Seniors rallied on W. 175th Street between Wadsworth and St. Nicholas Avenues to protest city budget cuts to senior services. Photo: Daniel P. Bader

Pearl Stanback doesn’t know what she’ll do when her senior center closes.

Stanback, 75, supplements her Social Security by working at a program at the William M. Morris Senior Center on W. 152nd Street, which is one of 50 centers slated to be closed by the city at the end of the month.

The center serves as a lunch and socializing spot for about 500 seniors a month.

“I live near this center and it’s convenient for me,” Stanback said. “I guess I’ll sit home and look at the four walls.”

Stanback was one of about 100 seniors at a rally against budget cuts to senior programs held on Thu., June 17 on W. 175th Street between Wadsworth and Amsterdam avenues.

Mary Amalbert, the executive director of the Morris Senior Center isn’t worried that the seniors from her catchment area of W.155-135th Street won’t find another center, she’s worried that they will be like Stanback and give up and stay home.

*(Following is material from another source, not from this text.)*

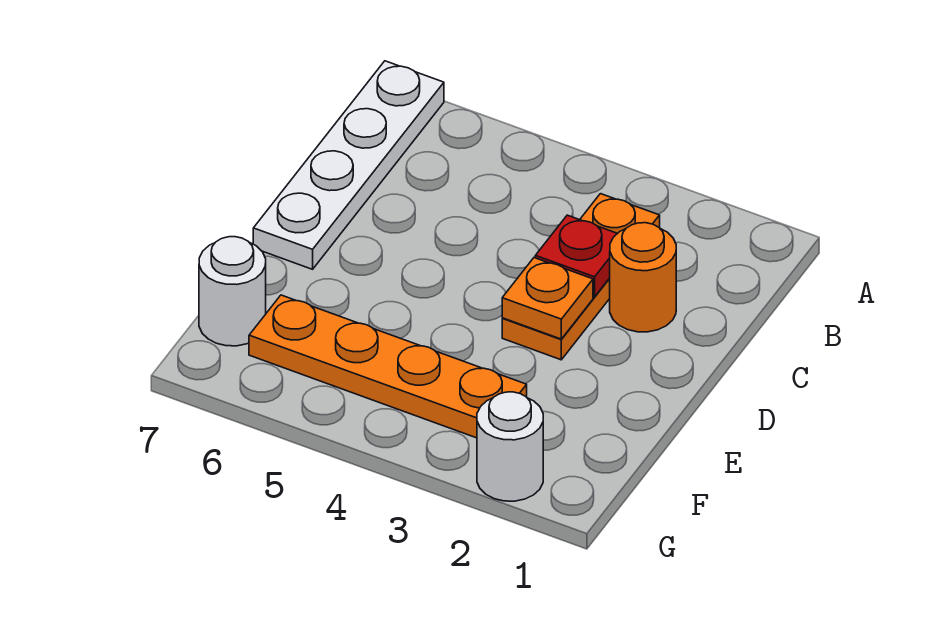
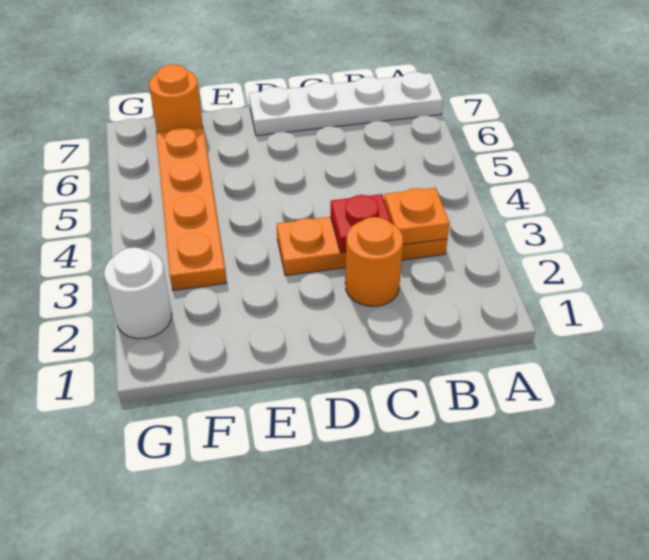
orange 1x1 plate [502,258,593,339] -> orange 1x1 plate moved to [384,188,450,245]
white 1x1 round brick [199,237,266,346] -> orange 1x1 round brick [149,65,203,133]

“Our seniors are complacent – they’re at home [at the Morris Senior Center],” she said.

“Some of them won’t even go eat some place out.”

The Morris Senior Center is an annex to the nearby Church on the Hill Older Adults Luncheon Club on Amsterdam Avenue between W. 159-160th streets, and many of the seniors will undoubtedly go there, but many of the services, like Stanback’s job, will not follow them.

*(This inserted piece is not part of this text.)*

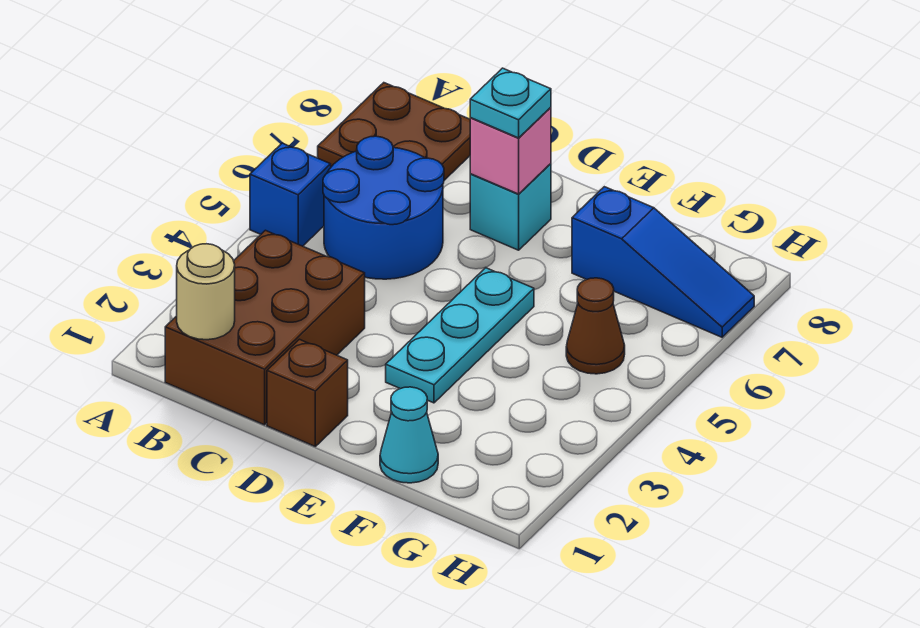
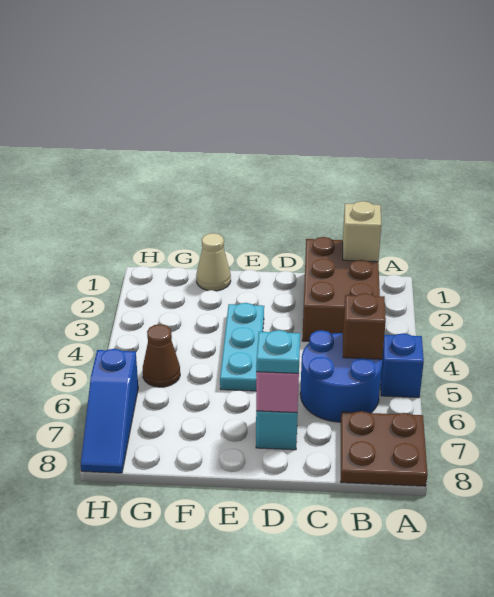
tan 1x1 round brick [177,244,235,340] -> tan 1x1 brick [343,201,381,262]
brown 1x1 brick [267,339,348,446] -> brown 1x1 brick moved to [343,293,386,359]
cyan 1x1 cone [380,387,438,483] -> tan 1x1 cone [196,233,231,291]
blue 1x3 slope [572,187,754,337] -> blue 1x3 slope turned to [81,349,138,473]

“A lot of them depend on it. It’s impossible for them to survive [on Social Security alone],” Amalbert said.

While Fern Hertzberg, executive director of the Fort Washington Senior Center, is happy her center is not on the list to be cut, she worries that the remaining centers will get an influx of seniors with no increase in funding.

“We’ve already had people from as far away as the Bronx coming to check us out,” she said.

Her center serves 150 people per day, when it actually only has funding for 140. She expects 160 a day after the cuts go through.

“You can’t serve 25-percent more people with the same budget,” she said. “There’s going to be someone displaced at the end of the day.”

Senior organizer Siegfried Holzer believes seniors have to take a stand now, because this won’t be the end of the cuts.

“Before you know it the senior centers are going to be gone,” he said. “Don’t cut the senior centers. There must be some other way to do it.”